Henry Kissinger Tried to Impress His Daughter By Introducing Her to the Brady Bunch

She really wanted to meet the Partridge Family
Henry Kissinger Tried to Impress His Daughter By Introducing Her to the Brady Bunch

When one big star showed up at a taping of the popular 1970s sitcom The Brady Bunch, “the place went nuts, absolutely nuts,” according to the show’s producer Lloyd Schwartz. Who caused the commotion? Monkees star Davy Jones? Dreamy teen idol Desi Arnaz Jr.? Greg Brady’s rock-and-roll alter ego Johnny Bravo? Nope — it was Secretary of State Henry Kissinger.

“The place was crawling with Secret Service types,” remembers Schwartz in Barry Williams’ memoir, Growing Up Brady: I Was A Teenage Greg. “I remember one of them was trying his best to hit on our makeup girl. And so I went over to Dr. Kissinger and I said, ‘Uh, sir, your Secret Service guy is putting the moves on our makeup girl, and I think he’s succeeding.’ With which Dr. Kissinger turned to me, smiled, and said, ‘He’s been taking lessons from the master — I taught him everything he knows.’”

Kissinger was perhaps the most unlikely ladies’ man of the 1970s. When he wasn’t carpet bombing Cambodia, he was linked to some of the most beautiful women in Hollywood, including Shirley MacLaine, Marlo Thomas, Candice Bergen and Liv Ullmann. After he landed a date with Jill St. John for a Nixon fundraiser, he told reporters, “And you guys thought I’d been wasting my time out here in Hollywood.” 

His romantic appeal doesn’t appear to have been rooted in his good looks. “Power,” Kissinger famously said, “is the ultimate aphrodisiac.”

That begs the question: Why was one of the most powerful men on the globe hanging out on a studio stage with a bunch of sitcom kids? Was he trying to pick up Florence Henderson? Doing a cameo as himself, hiring Mike Brady’s architectural firm to redesign the Pentagon? 

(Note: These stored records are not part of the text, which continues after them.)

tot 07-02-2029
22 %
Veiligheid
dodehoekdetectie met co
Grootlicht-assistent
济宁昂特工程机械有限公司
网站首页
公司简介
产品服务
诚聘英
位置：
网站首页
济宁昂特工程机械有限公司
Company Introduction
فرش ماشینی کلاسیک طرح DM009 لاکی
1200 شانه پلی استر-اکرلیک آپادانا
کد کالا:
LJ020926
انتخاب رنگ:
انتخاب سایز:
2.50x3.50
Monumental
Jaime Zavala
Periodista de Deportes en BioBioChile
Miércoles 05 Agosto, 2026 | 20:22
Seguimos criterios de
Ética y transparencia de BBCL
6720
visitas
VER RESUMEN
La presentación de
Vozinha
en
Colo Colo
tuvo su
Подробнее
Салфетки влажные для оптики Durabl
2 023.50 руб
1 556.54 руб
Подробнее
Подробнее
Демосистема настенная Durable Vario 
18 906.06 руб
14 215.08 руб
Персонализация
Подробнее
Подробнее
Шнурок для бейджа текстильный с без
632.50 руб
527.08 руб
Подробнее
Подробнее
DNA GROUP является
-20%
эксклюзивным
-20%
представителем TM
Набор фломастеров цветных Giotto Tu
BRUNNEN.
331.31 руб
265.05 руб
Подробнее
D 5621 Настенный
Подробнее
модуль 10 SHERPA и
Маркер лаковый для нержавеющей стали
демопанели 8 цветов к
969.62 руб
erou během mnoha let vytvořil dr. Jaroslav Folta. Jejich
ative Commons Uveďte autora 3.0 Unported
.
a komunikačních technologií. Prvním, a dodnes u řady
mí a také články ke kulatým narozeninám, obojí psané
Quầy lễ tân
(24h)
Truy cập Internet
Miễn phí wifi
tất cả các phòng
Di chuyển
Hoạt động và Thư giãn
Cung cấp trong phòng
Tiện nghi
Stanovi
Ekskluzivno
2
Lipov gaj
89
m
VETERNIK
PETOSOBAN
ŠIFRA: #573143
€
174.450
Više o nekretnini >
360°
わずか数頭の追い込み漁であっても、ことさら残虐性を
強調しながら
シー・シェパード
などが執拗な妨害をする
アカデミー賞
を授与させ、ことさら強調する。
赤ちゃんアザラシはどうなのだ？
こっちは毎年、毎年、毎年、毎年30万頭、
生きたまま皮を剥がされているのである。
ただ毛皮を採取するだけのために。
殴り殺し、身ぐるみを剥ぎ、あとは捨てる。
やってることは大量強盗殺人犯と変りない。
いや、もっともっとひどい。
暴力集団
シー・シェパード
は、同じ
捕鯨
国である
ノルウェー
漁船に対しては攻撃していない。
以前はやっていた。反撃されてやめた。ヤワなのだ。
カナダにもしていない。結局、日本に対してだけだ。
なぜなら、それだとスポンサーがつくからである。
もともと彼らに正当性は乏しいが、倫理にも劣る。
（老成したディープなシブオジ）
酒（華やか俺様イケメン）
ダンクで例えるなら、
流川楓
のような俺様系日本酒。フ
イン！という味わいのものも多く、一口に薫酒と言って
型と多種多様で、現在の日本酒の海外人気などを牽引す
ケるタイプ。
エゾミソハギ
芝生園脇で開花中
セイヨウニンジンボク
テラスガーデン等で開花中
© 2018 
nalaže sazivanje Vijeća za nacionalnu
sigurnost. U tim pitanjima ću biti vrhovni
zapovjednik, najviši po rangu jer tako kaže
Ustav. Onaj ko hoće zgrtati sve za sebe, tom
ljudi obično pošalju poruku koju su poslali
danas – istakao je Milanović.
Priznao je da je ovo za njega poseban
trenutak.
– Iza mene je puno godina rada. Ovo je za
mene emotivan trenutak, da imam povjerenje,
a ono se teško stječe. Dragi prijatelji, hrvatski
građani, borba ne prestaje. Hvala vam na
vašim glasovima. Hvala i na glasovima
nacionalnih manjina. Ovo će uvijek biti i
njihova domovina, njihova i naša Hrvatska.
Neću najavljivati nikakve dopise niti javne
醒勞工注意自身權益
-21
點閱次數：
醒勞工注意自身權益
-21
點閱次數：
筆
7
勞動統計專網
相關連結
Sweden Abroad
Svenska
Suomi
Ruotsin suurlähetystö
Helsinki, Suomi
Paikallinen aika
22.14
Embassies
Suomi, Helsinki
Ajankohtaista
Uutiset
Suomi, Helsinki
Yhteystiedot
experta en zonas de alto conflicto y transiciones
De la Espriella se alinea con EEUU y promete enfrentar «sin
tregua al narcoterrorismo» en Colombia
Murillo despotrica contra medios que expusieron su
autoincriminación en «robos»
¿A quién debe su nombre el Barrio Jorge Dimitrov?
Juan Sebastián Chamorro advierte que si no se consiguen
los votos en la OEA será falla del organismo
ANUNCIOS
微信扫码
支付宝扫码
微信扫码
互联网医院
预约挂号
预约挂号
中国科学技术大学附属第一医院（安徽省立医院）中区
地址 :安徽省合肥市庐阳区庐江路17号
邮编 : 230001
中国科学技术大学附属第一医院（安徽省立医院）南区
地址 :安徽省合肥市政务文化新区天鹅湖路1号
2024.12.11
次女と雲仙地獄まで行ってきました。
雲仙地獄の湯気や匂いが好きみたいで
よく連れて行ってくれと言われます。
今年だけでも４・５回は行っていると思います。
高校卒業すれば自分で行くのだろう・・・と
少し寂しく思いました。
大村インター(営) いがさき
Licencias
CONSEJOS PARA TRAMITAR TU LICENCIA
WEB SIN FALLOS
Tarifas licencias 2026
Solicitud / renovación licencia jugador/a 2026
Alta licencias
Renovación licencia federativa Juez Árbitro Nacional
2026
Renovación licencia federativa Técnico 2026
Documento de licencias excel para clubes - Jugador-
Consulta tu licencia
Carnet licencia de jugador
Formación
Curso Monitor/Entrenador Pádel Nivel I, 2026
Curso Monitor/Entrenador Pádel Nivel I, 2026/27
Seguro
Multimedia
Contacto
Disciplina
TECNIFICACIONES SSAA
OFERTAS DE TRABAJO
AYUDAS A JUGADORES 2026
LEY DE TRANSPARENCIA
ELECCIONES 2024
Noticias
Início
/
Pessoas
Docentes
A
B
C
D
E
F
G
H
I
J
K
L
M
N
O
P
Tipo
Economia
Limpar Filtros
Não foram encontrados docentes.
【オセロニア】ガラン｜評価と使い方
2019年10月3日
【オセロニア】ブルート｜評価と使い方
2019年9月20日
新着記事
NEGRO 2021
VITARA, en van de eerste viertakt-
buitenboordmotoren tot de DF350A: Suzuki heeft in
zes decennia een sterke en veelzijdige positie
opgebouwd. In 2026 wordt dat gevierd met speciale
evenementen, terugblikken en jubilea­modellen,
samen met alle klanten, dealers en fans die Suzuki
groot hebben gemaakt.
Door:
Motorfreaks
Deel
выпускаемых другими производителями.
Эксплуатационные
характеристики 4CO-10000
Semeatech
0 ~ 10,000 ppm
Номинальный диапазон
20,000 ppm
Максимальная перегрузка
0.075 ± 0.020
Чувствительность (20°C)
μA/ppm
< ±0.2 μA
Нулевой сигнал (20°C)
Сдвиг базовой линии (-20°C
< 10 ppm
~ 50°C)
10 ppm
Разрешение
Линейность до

“The answer, quite simply, is that he was trying to impress his daughter,” explained Greg Brady himself, Barry Williams. “She was a big Brady fan, and when she asked her father if he might arrange for her to meet us, he simply made a phone call, blew off an afternoon full of globally significant meetings, and arranged for the visit. I still find it nothing short of amazing that a man who was arguably the single most powerful politician in the world needed The Brady Bunch to impress his kid — sort of an eerie commentary on the power of the tube and its significance in the lives of American children.”